Elektro-Pionier Elon Musk mit der Marke Tesla gräbt den deutschen Verbrenner-Herstellern mit seinen Elektroautos das Wasser ab? Das Model 3 rollt den Markt auf?

Falsch: Tesla-Chef Musk gaukelt sich und seinen Aktionären vollmundig immer wieder güldene Zeiten vor. So will er 2019 rund 500.000 Autos bauen und verkaufen, und 2020 sogar eine Million selbstfahrende Roboter-Taxis auf die Straße bringen, damit deren Besitzer durch Vermietung damit Geld verdienen können. Und das wird auch noch geglaubt. Dabei rollen 2019 selbst die bestellten Autos vom Model 3 nicht von den Bändern, die Absatzzahlen der S- und X-Modelle gehen zurück. Vertriebs- und Servicenetze werden aus Kostengründen eingedampft, die Preise werden angehoben. Verkaufsförderung sieht anders aus!

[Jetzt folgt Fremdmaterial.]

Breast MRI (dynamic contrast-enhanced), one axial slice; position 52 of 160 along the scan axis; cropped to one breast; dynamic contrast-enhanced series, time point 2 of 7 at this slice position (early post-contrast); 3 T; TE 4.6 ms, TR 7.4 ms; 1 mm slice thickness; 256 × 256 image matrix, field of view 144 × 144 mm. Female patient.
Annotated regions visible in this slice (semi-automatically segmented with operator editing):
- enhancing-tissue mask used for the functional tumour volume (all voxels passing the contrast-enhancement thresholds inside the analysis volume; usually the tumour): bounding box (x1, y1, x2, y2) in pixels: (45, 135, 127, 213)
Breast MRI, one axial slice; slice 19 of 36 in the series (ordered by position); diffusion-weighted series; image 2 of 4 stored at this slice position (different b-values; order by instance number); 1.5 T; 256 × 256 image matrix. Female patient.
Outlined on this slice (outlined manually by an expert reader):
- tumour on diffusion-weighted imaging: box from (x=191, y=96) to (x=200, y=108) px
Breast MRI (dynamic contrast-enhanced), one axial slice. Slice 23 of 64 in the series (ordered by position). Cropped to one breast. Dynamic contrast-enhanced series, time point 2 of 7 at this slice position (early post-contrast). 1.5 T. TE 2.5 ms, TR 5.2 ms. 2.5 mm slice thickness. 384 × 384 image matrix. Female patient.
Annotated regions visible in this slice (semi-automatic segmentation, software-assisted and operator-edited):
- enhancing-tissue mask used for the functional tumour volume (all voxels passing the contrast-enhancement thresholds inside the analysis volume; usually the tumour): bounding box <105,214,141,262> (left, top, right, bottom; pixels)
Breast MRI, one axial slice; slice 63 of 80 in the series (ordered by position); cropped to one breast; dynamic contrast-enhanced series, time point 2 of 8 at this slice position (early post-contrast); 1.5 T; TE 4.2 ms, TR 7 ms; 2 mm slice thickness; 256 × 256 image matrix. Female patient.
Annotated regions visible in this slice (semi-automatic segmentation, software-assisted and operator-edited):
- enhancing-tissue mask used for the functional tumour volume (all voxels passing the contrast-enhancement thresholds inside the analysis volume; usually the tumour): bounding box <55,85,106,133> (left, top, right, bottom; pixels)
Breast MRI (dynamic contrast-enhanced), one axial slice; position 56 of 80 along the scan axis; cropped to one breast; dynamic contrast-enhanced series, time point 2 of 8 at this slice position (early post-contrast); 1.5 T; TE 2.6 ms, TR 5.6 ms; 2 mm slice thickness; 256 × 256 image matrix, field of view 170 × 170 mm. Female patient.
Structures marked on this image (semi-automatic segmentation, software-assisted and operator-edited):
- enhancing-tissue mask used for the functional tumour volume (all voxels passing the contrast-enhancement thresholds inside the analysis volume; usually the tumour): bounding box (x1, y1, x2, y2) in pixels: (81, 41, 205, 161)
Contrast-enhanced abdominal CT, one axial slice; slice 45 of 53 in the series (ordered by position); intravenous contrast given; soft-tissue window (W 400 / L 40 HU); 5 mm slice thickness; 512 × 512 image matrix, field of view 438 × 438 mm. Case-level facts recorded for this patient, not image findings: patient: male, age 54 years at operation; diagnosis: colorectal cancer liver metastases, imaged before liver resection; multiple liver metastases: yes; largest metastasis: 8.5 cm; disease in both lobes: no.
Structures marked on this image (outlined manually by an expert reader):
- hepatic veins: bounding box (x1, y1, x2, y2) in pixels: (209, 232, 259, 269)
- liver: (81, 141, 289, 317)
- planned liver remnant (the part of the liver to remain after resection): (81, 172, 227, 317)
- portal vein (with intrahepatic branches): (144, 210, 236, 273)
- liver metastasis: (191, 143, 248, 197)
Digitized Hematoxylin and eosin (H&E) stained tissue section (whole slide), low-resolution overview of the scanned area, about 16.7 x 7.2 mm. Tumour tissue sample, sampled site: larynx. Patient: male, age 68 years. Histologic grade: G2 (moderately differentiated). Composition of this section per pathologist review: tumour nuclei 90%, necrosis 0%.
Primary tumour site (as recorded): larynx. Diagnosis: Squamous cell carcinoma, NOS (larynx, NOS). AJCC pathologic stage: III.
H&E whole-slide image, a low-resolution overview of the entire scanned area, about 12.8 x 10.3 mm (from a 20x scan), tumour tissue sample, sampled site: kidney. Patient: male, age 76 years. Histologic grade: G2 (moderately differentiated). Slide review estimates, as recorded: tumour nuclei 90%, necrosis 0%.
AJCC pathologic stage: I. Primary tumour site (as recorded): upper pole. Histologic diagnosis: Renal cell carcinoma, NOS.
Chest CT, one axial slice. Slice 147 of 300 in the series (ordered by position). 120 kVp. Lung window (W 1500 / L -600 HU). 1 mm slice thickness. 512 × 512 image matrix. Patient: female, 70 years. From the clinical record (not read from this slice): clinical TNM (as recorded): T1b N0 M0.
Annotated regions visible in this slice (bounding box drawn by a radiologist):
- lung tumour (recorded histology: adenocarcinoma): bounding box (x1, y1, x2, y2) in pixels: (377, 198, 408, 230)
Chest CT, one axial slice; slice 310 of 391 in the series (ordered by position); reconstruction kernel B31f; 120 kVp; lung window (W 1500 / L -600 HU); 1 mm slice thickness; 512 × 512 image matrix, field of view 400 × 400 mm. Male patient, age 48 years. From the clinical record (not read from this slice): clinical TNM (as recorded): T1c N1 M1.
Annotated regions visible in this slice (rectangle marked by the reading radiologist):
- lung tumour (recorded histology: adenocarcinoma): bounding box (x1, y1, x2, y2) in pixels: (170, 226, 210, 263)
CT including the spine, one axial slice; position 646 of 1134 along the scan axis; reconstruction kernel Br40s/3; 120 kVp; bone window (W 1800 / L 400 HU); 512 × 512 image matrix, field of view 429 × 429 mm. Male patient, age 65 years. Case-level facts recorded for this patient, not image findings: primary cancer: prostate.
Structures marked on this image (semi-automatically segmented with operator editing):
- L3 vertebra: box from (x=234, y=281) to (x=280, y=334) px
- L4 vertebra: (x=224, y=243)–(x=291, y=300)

Auch die geplante Giga-Batteriefabrik in Shanghai fand mangels Finanzierung ein ruhmloses Ende. Die Muster-Giga-Fabrik in Nevada wird nicht weiter ausgebaut, Investor Panasonic drehte den Finanzhahn zu. Kein Wunder:  Seit 2016 hat Tesla fast 6 Milliarden Dollar Verlust erwirtschaftet.

Selbstbetrug 5

Opas Geschäftsmodell, mit einem eigenen Auto zu fahren, ist tot? Uber, Moia und Co. fegen mit neuen digitalen Mobilitätsangeboten die klassischen Autohersteller, die seit 125 Jahren vom Verkauf ihrer Autos gelebt haben, vom Markt?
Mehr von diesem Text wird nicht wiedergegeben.